The NULL hypothesis that the residuals in the linear model are normally distributed is rejected at the 5% level.
shapiro.test(simple.lm$residuals)
##
## Shapiro-Wilk normality test
##
## data: simple.lm$residuals
## W = 0.91059, p-value = 0.001096
The Q-Q Plot shows substantional deviations from the normal deviations from the normal distribution for the residuals:
par(mfrow=c(1,1))
qqnorm(simple.lm$residuals)
qqline(simple.lm$residuals,lty=2)
There is a very large deviation from the expected normal distribution of residuals. There are a large number of outliers that have residuals deviating significantly from the normal distribution.
Let's see where these deviations are where in the
experimental data by plotting the residuals against the fitted values
for the response variable (rate
):
all_data["simple_std_residual"] <- simple.lm$residuals/sqrt(mean(simple.lm$residuals^2))
plot(simple.lm$fitted.values,
all_data$simple_std_residual,
main="Residuals vs. Fitted Values for Simple Model",
xlab="Fitted Execution Rate",
ylab="Standardised Residuals")
abline(h=0, col="red")
abline(h=1.5, col="blue")
abline(h=-1.5, col="blue")
From the above graph, the outliers are identified by standardised residuals being more than 1.5 or less than -1.5.
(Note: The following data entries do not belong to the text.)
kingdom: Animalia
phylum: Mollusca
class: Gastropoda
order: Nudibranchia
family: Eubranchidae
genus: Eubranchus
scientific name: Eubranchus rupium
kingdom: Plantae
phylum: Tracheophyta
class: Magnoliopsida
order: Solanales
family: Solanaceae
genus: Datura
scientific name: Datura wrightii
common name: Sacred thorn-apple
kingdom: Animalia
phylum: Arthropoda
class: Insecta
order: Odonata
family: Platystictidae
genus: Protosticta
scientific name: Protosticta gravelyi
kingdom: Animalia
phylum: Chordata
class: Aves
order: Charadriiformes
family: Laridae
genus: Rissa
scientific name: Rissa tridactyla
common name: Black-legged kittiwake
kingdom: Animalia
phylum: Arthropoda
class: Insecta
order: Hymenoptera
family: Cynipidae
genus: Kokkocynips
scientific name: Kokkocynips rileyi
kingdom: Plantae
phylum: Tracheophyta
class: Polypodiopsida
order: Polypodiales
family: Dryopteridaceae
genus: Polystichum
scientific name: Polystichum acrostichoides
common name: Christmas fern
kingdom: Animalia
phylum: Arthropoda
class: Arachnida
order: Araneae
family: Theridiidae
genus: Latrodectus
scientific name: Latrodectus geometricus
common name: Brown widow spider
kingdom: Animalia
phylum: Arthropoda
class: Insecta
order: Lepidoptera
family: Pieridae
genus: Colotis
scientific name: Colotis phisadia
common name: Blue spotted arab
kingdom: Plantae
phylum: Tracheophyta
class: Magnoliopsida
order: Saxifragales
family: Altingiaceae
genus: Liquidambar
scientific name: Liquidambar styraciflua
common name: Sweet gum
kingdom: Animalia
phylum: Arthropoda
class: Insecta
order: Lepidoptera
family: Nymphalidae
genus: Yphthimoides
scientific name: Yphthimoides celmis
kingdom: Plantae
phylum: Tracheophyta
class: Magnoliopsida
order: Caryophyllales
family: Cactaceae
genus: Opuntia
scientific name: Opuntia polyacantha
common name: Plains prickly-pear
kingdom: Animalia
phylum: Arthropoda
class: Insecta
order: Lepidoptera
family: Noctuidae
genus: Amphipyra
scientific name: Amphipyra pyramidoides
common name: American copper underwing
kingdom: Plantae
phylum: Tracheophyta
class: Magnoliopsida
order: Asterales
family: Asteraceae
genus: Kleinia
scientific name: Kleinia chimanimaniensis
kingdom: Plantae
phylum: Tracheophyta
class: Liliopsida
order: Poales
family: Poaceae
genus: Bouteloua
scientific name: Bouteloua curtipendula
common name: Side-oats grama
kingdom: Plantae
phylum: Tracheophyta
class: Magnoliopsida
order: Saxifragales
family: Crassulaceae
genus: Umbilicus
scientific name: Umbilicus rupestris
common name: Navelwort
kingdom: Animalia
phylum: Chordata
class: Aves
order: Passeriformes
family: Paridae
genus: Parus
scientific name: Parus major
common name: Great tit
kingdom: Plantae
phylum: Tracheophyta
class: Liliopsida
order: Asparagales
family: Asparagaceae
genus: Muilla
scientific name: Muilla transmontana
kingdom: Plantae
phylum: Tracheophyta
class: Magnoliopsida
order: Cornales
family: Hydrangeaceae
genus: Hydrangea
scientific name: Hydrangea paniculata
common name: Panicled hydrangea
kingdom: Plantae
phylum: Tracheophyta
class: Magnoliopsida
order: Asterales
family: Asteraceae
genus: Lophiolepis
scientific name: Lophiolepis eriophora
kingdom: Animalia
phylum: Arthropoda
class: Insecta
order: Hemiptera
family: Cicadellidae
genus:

all_data[abs(all_data$simple_std_residual) > 1.5, c("startup_time", "server", "cores", "plan") ]
## startup_time server cores plan
## 7 12-Jan-21 10:29 COOGEE 6 DEFAULT_PLAN
## 13 12-Jan-21 10:29 COOGEE 6 INTERNAL_PLAN
## 39 15-Jan-21 20:33 VICTORIA 2 INTERNAL_PLAN
## 46 15-Jan-21 20:33 VICTORIA 2 INTERNAL_PLAN
I am unable to find a valid model because the residuals are not normally distributed. The extended model of including the size of the physical CPU pool does improve the model by reducing the number of outliers, but does not make sense in the real world. This is likely the result of model over-fitting.